In the velvet hush of sleep, Junko drifted into a dream that felt warmer than the night air, softer than the silk cushions beneath her. The lounge had changed. Moonlight poured through gauzy curtains like liquid silver, turning the open deck into a secret garden suspended among the clouds. Her handmaidens were there no longer in traveling robes, but in flowing garments the color of dusk and dawn: deep indigo shot through with rose, pale gold that caught every breath of wind. The fabric clung and released with each slow movement, light as petals, revealing nothing yet suggesting everything in the way only dreams allow.

They moved around her in a silent circle, barefoot on cool wooden planks warmed by lantern glow. One brushed a lock of hair from Junko's brow with fingertips that left trails of starlight on her skin. Another knelt, palms open, offering a single white lotus that hadn't existed a heartbeat earlier. Their hair black waterfalls, copper fire, moonlit silver swayed in perfect unison, as though the same breeze moved through all of them at once.
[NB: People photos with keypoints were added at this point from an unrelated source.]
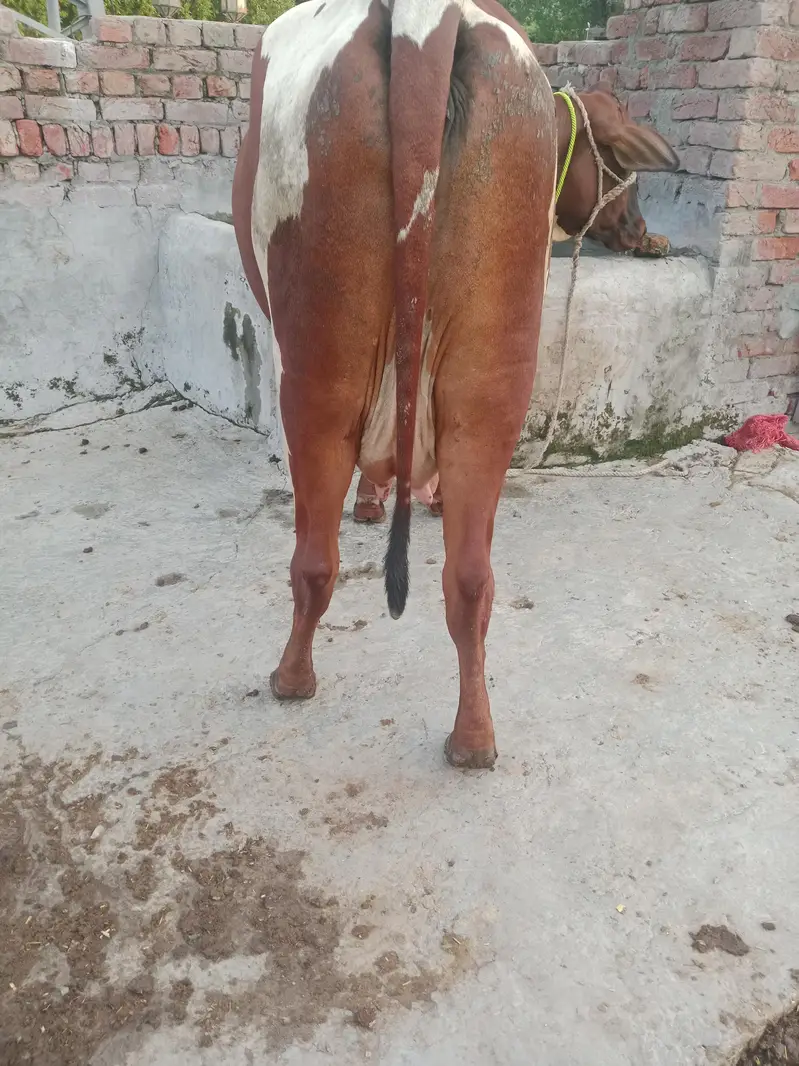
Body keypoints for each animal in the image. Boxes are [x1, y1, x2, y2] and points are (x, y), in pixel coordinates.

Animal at [232, 0, 678, 769]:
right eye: (621, 164)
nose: (645, 232)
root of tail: (425, 17)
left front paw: (374, 500)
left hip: (318, 367)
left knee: (314, 557)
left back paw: (291, 677)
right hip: (489, 374)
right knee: (470, 575)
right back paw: (473, 738)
There was no sound but the faint rustle of silk and the slow, steady rhythm of breathing that matched her own. Junko felt herself lifted not by hands, but by the gentle tide of their presence until she rested at the center of their circle, cradled in layers of softness and warmth.
 
Faces she knew by daylight now looked different: eyes luminous, lips curved in knowing half-smiles, every gesture deliberate and reverent, as if she were something sacred they had waited all night to worship in quiet. A hand slipped into hers, fingers interlacing with impossible tenderness. Another traced the line of her jaw, feather-light, asking nothing, offering everything. The lotus was tucked behind her ear; petals cool, fragrance sweet and dizzying. Around her the circle tightened, bodies close enough that she could feel the shared heat, the synchronized rise and fall of breath, the hush of fabric against fabric.
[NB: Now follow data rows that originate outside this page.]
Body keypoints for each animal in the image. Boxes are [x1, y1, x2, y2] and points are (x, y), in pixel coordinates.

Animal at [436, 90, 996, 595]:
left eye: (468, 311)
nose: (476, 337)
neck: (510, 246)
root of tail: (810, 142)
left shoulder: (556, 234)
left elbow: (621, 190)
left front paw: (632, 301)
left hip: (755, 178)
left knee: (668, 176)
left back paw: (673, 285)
No one spoke. Words would have broken the spell. Instead there was only the language of nearness slow, deliberate, intoxicating in its restraint. Junko felt the warrior, Junko the princess, Junko who carried galaxies of responsibility on her shoulders, let it all dissolve. Here she was simply held, simply adored, simply allowed to be weightless. And in the dream she smiled, small and secret, while the handmaidens leaned in, foreheads almost touching hers, a living constellation wrapped gently, fiercely, lovingly around their sleeping star. The dream did not shatter; it thinned, the way morning mist peels away from warm skin.
 
First came the scent: real lotus, faint but unmistakable, tucked behind her ear exactly where the dream had placed it. Then the warmth: not the hazy, all-enveloping heat of the circle, but the distinct press of bodies curled protectively around her, real arms, real breath stirring the fine hairs at her temple. Junko's eyelids fluttered. Moonlight had shifted to the softer silver-blue of pre-dawn; the lanterns were low, wicks trimmed to embers. She was still in the open lounge, still nested in the center of her handmaidens, but the dream-gossamer garments had been traded for the simple sleeping robes they actually wore.
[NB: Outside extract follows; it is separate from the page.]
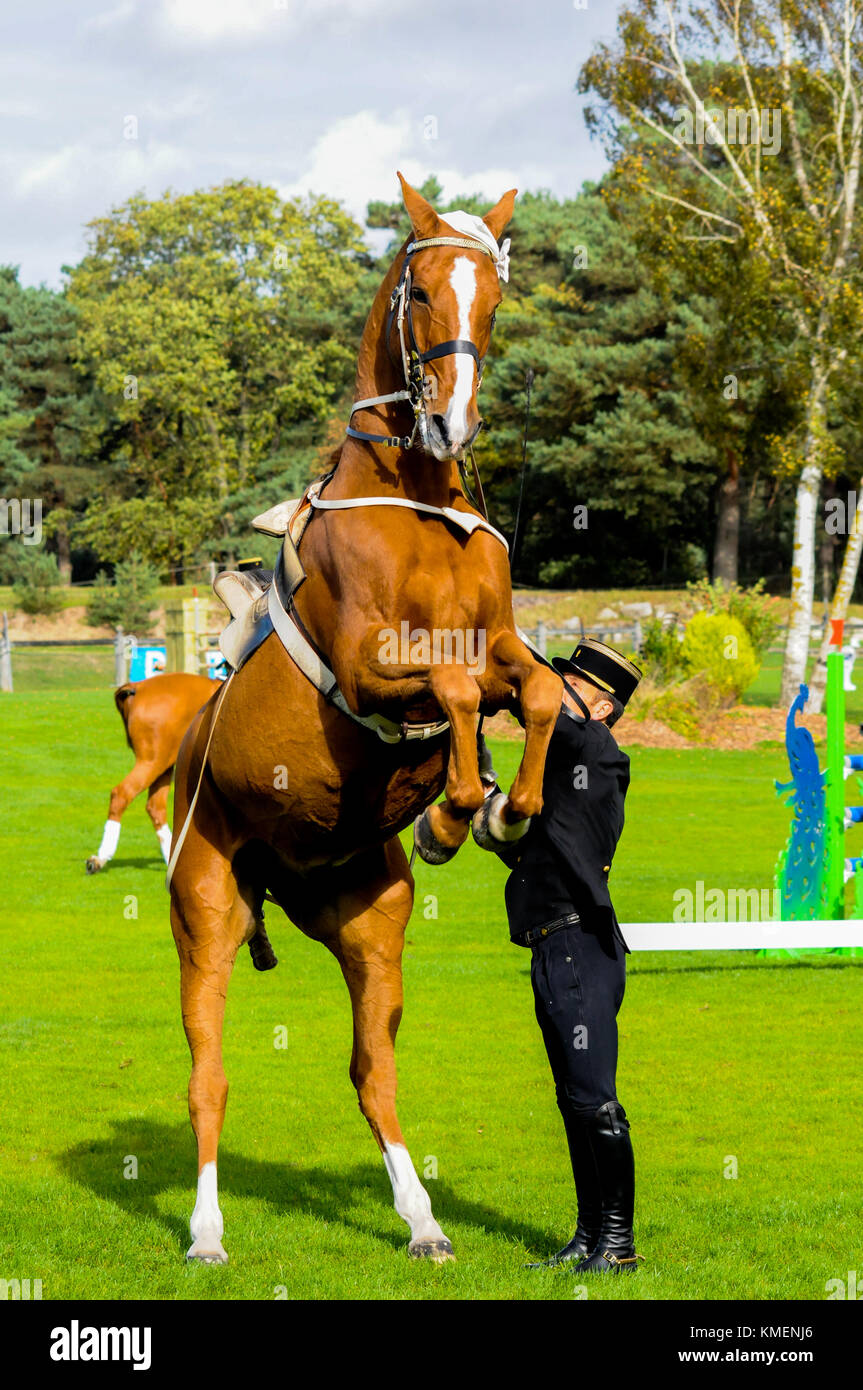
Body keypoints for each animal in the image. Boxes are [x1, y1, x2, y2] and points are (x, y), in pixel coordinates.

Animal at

Yet the feeling remained: the same reverence, the quiet worship translated into the way one hand rested lightly on her ribs, another cupped the curve of her shoulder as though shielding her from the entire galaxy. Someone had braided a thin strand of her hair while she slept; she felt the gentle tug when she turned her head. The lotus was real too plucked from the small hydroponic basin at the lounge's heart, its petals already wilting against her skin in the cool air. A soft exhale ghosted across her cheek. The handmaiden closest to her face Miko, she realized, recognizing the faint scar along the thumb hadn't moved away. Miko's eyes were open, luminous in the half-dark, watching Junko wake with the same tender gravity the dream had worn.